The premise
Most scientists currently using AI agents work in a conversational loop, managing each step of the process closely. But as models have improved, a new way of working has emerged: specifying high-level objectives and letting a team of agents work autonomously. This makes it possible to complete projects in hours that might otherwise take days, weeks, or months. Tasks like reimplementing a numerical solver, converting legacy scientific software, and debugging large codebases are well-suited for this approach. Anthropic's C compiler project demonstrated this, where Claude worked across 2,000 sessions to build a C compiler capable of compiling the Linux kernel. The goal now is to apply this to scientific computing tasks.
Draft a plan and iterate locally
To manage an autonomous research team of agents, most time is spent crafting instructions that clearly articulate the project's deliverables and context. These instructions live in a CLAUDE.md file, which Claude references and can edit as it works. For the cosmological Boltzmann solver project, high-level goals were specified, and Claude was iterated with until the plan seemed satisfactory. The CLAUDE.md file is crucial, as it guides Claude's work and allows it to update the plan as needed.
Memory across sessions
The progress file, CHANGELOG.md, acts as the agent's long-term memory, tracking current status, completed tasks, failed approaches, and accuracy tables. This file is essential to prevent successive sessions from re-attempting dead ends. Claude was instructed to keep track of progress in this file, providing a clear picture of its work. A good progress file includes details like 'Tried using Tsit5 for the perturbation ODE, system is too stiff. Switched to Kvaerno5.'
The test oracle
But here's why this actually matters: having a clear way to measure progress allows the agent to work autonomously, making it possible to complete complex tasks.

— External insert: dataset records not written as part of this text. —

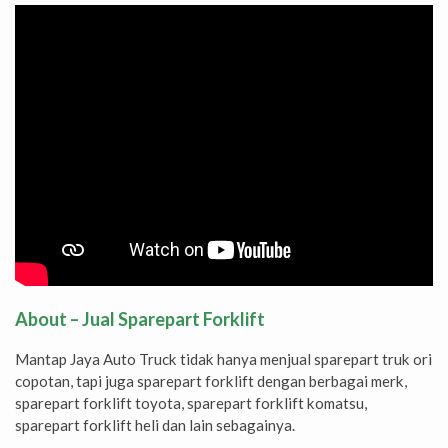
About – Jual Sparepart Forklift
Mantap Jaya Auto Truck tidak hanya menjual sparepart truk ori
copotan, tapi juga sparepart forklift dengan berbagai merk,
sparepart forklift toyota, sparepart forklift komatsu,
sparepart forklift heli dan lain sebagainya.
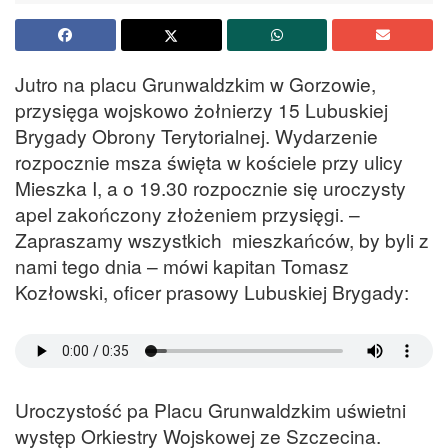
Jutro na placu Grunwaldzkim w Gorzowie,
przysięga wojskowo żołnierzy 15 Lubuskiej
Brygady Obrony Terytorialnej. Wydarzenie
rozpocznie msza święta w kościele przy ulicy
Mieszka I, a o 19.30 rozpocznie się uroczysty
apel zakończony złożeniem przysięgi. –
Zapraszamy wszystkich mieszkańców, by byli z
nami tego dnia – mówi kapitan Tomasz
Kozłowski, oficer prasowy Lubuskiej Brygady:
Uroczystość pa Placu Grunwaldzkim uświetni
występ Orkiestry Wojskowej ze Szczecina.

For scientific code, this could be a reference implementation like CLASS C source, or a clearly quantifiable objective. Claude was instructed to construct and run unit tests, using the reference implementation to ensure accuracy. This approach prevents regressions and keeps the agent on track.
Git as coordination
Git can be used to monitor and coordinate the agent's progress in a hands-off manner. The agent should commit and push after every meaningful unit of work, providing a recoverable history and making progress visible locally. Instructions in CLAUDE.md can guide this process, such as 'Commit and push after every meaningful unit of work. Run `pytest tests/ -x -q` before every commit.' This ensures that work is not lost and provides a clear history of progress.
The execution loop
The execution loop involves starting a Claude Code session inside a terminal multiplexer like tmux on a compute node, telling the agent where to find the codebase, and letting it work. The session can be detached, and progress can be checked occasionally. On an HPC cluster, a job script can be used to launch Claude Code in a tmux session. The Ralph loop is a useful orchestration pattern that kicks the agent back into context when it claims completion, asking if it's really done. This can be useful for long-running tasks, ensuring the agent continues working until the task is complete.
The result
Claude worked on the cosmological Boltzmann solver project from scratch over a few days, reaching sub-percent agreement with the reference CLASS implementation. The agent's development trajectory was somewhat clunky, with gaps in test coverage and elementary mistakes. However, it made sustained progress towards the stated goal. The resulting solver is not production-grade, but it demonstrates that agent-driven development can compress months or years of researcher work into days. This changes what counts as idle time, as not running agents can mean potential progress left on the table.
Acknowledgments
The authors thank Eric Kauderer-Abrams for peer-review, as well as Xander Balwit, Ethan Dyer, and Rebecca Hiscott for providing helpful feedback on the project.
The potential for AI agents to accelerate scientific research is vast. By working autonomously, agents like Claude can complete complex tasks in a fraction of the time it would take humans. While there are still challenges to overcome, the results are promising, and the possibilities are exciting. As compute and projects with well-defined success criteria become more available, the opportunity cost of not running agents will only grow.